Saddam, je t’aime

Depuis deux ans, Shaaban Abdel Rahim explose les charts égyptiens. Son nouveau tube,  » Saddam, je t’aime « , se vend par millions d’exemplaires dans tout le monde arabe. Obèse, vulgaire selon certains, il est devenu le plus populaire des chanteurs d’Afrique du Nord depuis son premier opus  » Je déteste Israël « . Gros plan sur une star qui ne fait pas dans la finesse.

On se l’arrache ! Des millions d’exemplaires déjà vendus au Caire et un succès explosif dans tout le monde arabe. Après son carton monumental il y a deux ans avec  » Bakrah Israel  » ( » Je déteste Israël « ), Shaaban Abdel Rahim récidive et caracole plus que jamais en tête des charts. Son nouvel opus :  » Saddam, je t’aime ». Le triomphe est tel que plus personne n’ose critiquer la nouvelle star. Les télévisions font la queue devant sa maison de production, on se bat pour ses interviews. Il n’en revient pas lui-même.

Moche, obèse et populaire

 » Je ne sais pas chanter. Et regardez-moi : je suis moche, vraiment très moche. Mais pour je ne sais quelle raison, les gens m’adorent et veulent me donner leur argent pour mes chansons. Qui serais-je pour refuser ?!  » assume Abdel Rahim. Opportuniste ? Peut-être, mais la nouvelle star est avant tout l’idole incontestée des classes populaires. Cet ancien forgeron des banlieues pauvres du Caire n’avait vraiment rien pour réussir, et c’est peut-être ce qui a plu.  » Y’en a qui disent que je suis vulgaire. Mais je m’en fous, tout le monde parle de moi et achète mes disques « , ajoute laconiquement le chanteur.

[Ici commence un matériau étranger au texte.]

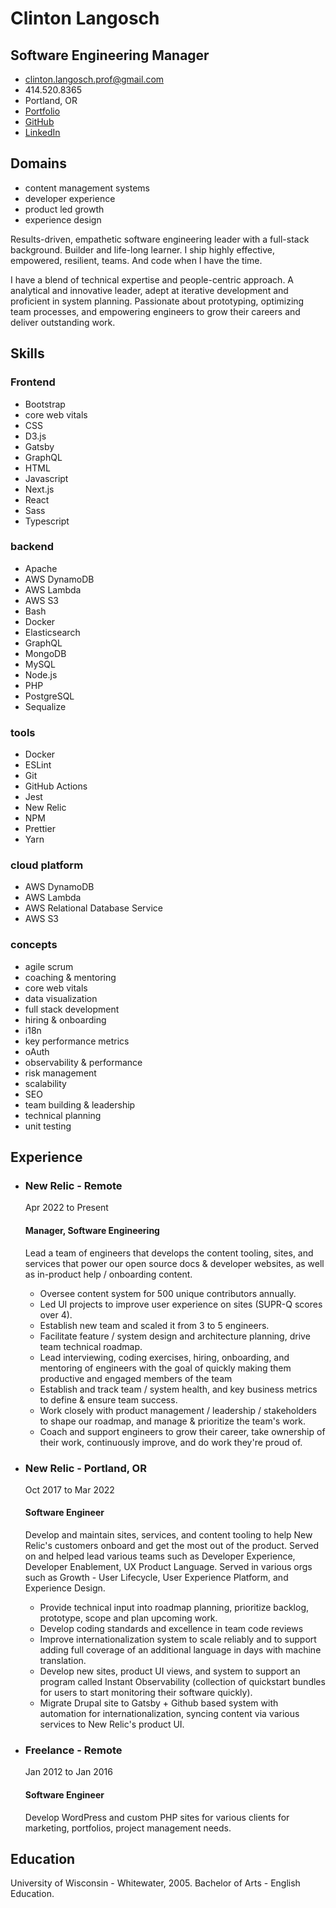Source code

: # Clinton Langosch

## Software Engineering Manager

- [clinton.langosch.prof@gmail.com](mailto:clinton.langosch.prof@gmail.com)
- 414.520.8365
- Portland, OR
- [Portfolio](https://clintonlangosch.com)
- [GitHub](https://github.com/roadlittledawn)
- [LinkedIn](https://www.linkedin.com/in/clinton-langosch)

## Domains

- content management systems
- developer experience
- product led growth
- experience design

Results-driven, empathetic software engineering leader with a full-stack background. Builder and life-long learner. I ship highly effective, empowered, resilient, teams. And code when I have the time.

I have a blend of technical expertise and people-centric approach. A analytical and innovative leader, adept at iterative development and proficient in system planning. Passionate about prototyping, optimizing team processes, and empowering engineers to grow their careers and deliver outstanding work.

## Skills

### Frontend

- Bootstrap
- core web vitals
- CSS
- D3.js
- Gatsby
- GraphQL
- HTML
- Javascript
- Next.js
- React
- Sass
- Typescript

### backend

- Apache
- AWS DynamoDB
- AWS Lambda
- AWS S3
- Bash
- Docker
- Elasticsearch
- GraphQL
- MongoDB
- MySQL
- Node.js
- PHP
- PostgreSQL
- Sequalize

### tools

- Docker
- ESLint
- Git
- GitHub Actions
- Jest
- New Relic
- NPM
- Prettier
- Yarn

### cloud platform

- AWS DynamoDB
- AWS Lambda
- AWS Relational Database Service
- AWS S3

### concepts

- agile scrum
- coaching & mentoring
- core web vitals
- data visualization
- full stack development
- hiring & onboarding
- i18n
- key performance metrics
- oAuth
- observability & performance
- risk management
- scalability
- SEO
- team building & leadership
- technical planning
- unit testing

## Experience

- ### New Relic - Remote

  Apr 2022 to Present

  #### Manager, Software Engineering

  Lead a team of engineers that develops the content tooling, sites, and services that power our open source docs & developer websites, as well as in-product help / onboarding content.

  - Oversee content system for 500 unique contributors annually.
  - Led UI projects to improve user experience on sites (SUPR-Q scores over 4).
  - Establish new team and scaled it from 3 to 5 engineers.
  - Facilitate feature / system design and architecture planning, drive team technical roadmap.
  - Lead interviewing, coding exercises, hiring, onboarding, and mentoring of engineers with the goal of quickly making them productive and engaged members of the team
  - Establish and track team / system health, and key business metrics to define & ensure team success.
  - Work closely with product management / leadership / stakeholders to shape our roadmap, and manage & prioritize the team's work.
  - Coach and support engineers to grow their career, take ownership of their work, continuously improve, and do work they're proud of.

- ### New Relic - Portland, OR

  Oct 2017 to Mar 2022

  #### Software Engineer

  Develop and maintain sites, services, and content tooling to help New Relic's customers onboard and get the most out of the product. Served on and helped lead various teams such as Developer Experience, Developer Enablement, UX Product Language. Served in various orgs such as Growth - User Lifecycle, User Experience Platform, and Experience Design.

  - Provide technical input into roadmap planning, prioritize backlog, prototype, scope and plan upcoming work.
  - Develop coding standards and excellence in team code reviews
  - Improve internationalization system to scale reliably and to support adding full coverage of an additional language in days with machine translation.
  - Develop new sites, product UI views, and system to support an program called Instant Observability (collection of quickstart bundles for users to start monitoring their software quickly).
  - Migrate Drupal site to Gatsby + Github based system with automation for internationalization, syncing content via various services to New Relic's product UI.

- ### Freelance - Remote

  Jan 2012 to Jan 2016

  #### Software Engineer

  Develop WordPress and custom PHP sites for various clients for marketing, portfolios, project management needs.

## Education

University of Wisconsin - Whitewater, 2005. Bachelor of Arts - English Education.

Même l’élite cairote a fini par se rallier à sa cause. L’hebdomadaire culturel Akhbar Al Adad relevait récemment que l’on assistait, à travers le succès d’Abdel Rahim,  » à l’émergence d’une culture de masse jusque-là insoupçonnée, la culture des couches les plus basses de la population, c’est à dire de millions d’Egyptiens « . Bref, avec ses messages simples, pour ne pas dire simplistes, et pour le moins engagés, Abdel Rahim fait l’unanimité. Sa musique hyper rythmée fait vibrer les foules et ses concerts sont de véritables moments de délire.

Tout dans la finesse

Pourtant, le gros chanteur aux cheveux luisants n’y va pas de main-morte. Déjà, son premier tube,  » Je voudrais mourir en martyr. Je déteste Israël et j’adore Amr Moussa  » (le président de la Ligue arabe, ancien ministre égyptien des Affaires étrangères), sorti au moment de la deuxième Intifada, ne faisait pas spécialement dans la nuance. Son nouvel opus est sur le même modèle :  » Ne frappez pas l’Irak. Allez plutôt inspecter Israël, il y a plein d’armes de destruction massives là-bas « . Effet immédiat : cassettes et CD, achetés ou piratés, ne restent pas longtemps dans les bacs. Ce qui n’empêche pas la star d’accepter tout ce qui peut lui rapporter de l’argent… Même lorsque cela vient d’une firme américaine comme Mac Donald, pour qui il n’a pas hésité à réaliser le jingle des publicités ventant le Mac Falafel sandwich.

Bin bin bin bin bin Laden

Question : mais que fait la censure égyptienne, d’ordinaire si prompte à se jeter sur le moindre propos un peu trop politique tenu en dehors des sphères autorisées du pouvoir ? Réponse : rien. Selon de vagues rumeurs, Shaaban Abdel Rahim se serait peut-être fait censuré un titre avant parution. Une chanson dont le refrain n’aurait rien eu à envier à la finesse de ses autres succès, une boucle reprenant avec des choeurs ces très simples paroles :  » Bin bin bin bin bin bin Laden « . Démenti absolu de l’auteur-interprète :  » Je ne soutiens pas les terroristes. Je n’ai jamais écrit cette chanson.  » Par contre,  » Je t’aime, je me prosterne devant toi, Saddam « , ça, c’est de lui.